→ **RECORDS FOR PROCESSING**:

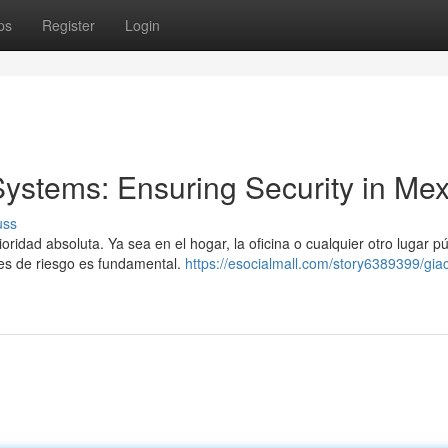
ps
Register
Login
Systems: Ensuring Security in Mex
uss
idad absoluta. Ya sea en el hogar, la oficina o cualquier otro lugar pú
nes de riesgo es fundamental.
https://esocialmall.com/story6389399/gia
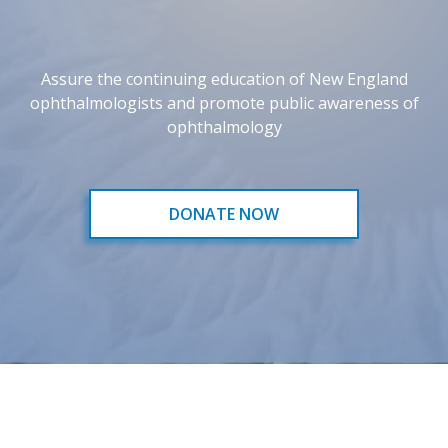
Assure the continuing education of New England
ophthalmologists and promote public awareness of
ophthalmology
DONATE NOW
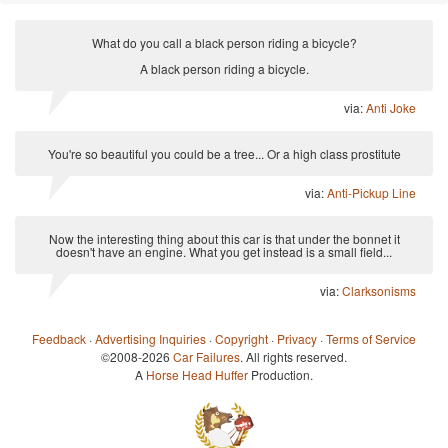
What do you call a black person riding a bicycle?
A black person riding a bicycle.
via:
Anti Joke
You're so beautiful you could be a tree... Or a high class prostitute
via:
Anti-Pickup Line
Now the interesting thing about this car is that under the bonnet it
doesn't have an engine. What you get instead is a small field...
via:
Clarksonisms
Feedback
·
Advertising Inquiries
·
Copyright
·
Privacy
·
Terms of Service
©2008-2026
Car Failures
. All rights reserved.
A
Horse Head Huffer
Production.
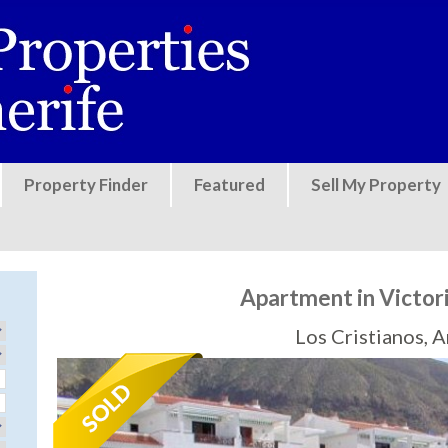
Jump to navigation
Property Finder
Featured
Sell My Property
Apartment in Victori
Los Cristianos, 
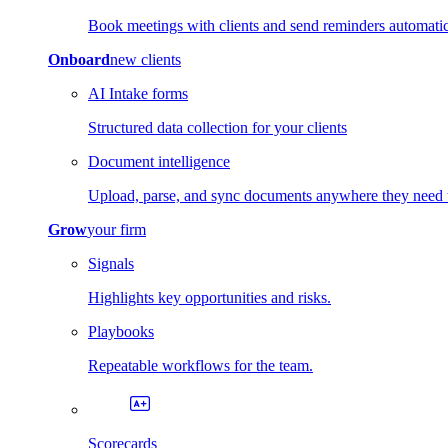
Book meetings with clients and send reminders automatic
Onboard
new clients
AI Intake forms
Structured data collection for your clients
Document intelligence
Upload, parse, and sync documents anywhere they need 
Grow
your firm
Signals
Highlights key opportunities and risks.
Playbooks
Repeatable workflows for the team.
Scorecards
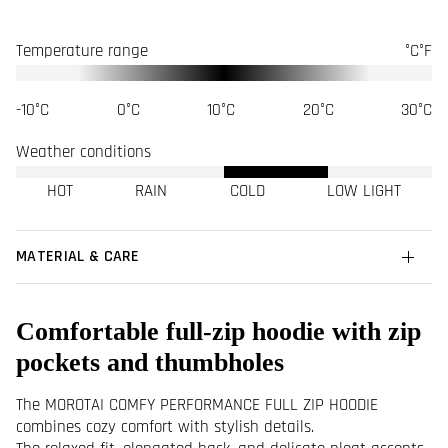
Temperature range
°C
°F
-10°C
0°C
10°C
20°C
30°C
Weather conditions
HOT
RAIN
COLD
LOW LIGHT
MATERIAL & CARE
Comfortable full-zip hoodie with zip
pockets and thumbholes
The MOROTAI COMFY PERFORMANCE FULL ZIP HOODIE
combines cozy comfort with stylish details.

→ **EXERCISE PROMPT**:
The response is the full listing, copied exactly, with the pictures omitted.

→ **TASK ANSWER**:
ps
Register
Login
Systems: Ensuring Security in Mex
uss
idad absoluta. Ya sea en el hogar, la oficina o cualquier otro lugar pú
nes de riesgo es fundamental.
https://esocialmall.com/story6389399/gia
Assure the continuing education of New England
ophthalmologists and promote public awareness of
ophthalmology
DONATE NOW
What do you call a black person riding a bicycle?
A black person riding a bicycle.
via:
Anti Joke
You're so beautiful you could be a tree... Or a high class prostitute
via:
Anti-Pickup Line
Now the interesting thing about this car is that under the bonnet it
doesn't have an engine. What you get instead is a small field...
via:
Clarksonisms
Feedback
·
Advertising Inquiries
·
Copyright
·
Privacy
·
Terms of Service
©2008-2026
Car Failures
. All rights reserved.
A
Horse Head Huffer
Production.
Jump to navigation
Property Finder
Featured
Sell My Property
Apartment in Victori
Los Cristianos, 
Book meetings with clients and send reminders automatic
Onboard
new clients
AI Intake forms
Structured data collection for your clients
Document intelligence
Upload, parse, and sync documents anywhere they need 
Grow
your firm
Signals
Highlights key opportunities and risks.
Playbooks
Repeatable workflows for the team.
Scorecards
Temperature range
°C
°F
-10°C
0°C
10°C
20°C
30°C
Weather conditions
HOT
RAIN
COLD
LOW LIGHT
MATERIAL & CARE
Comfortable full-zip hoodie with zip
pockets and thumbholes
The MOROTAI COMFY PERFORMANCE FULL ZIP HOODIE
combines cozy comfort with stylish details.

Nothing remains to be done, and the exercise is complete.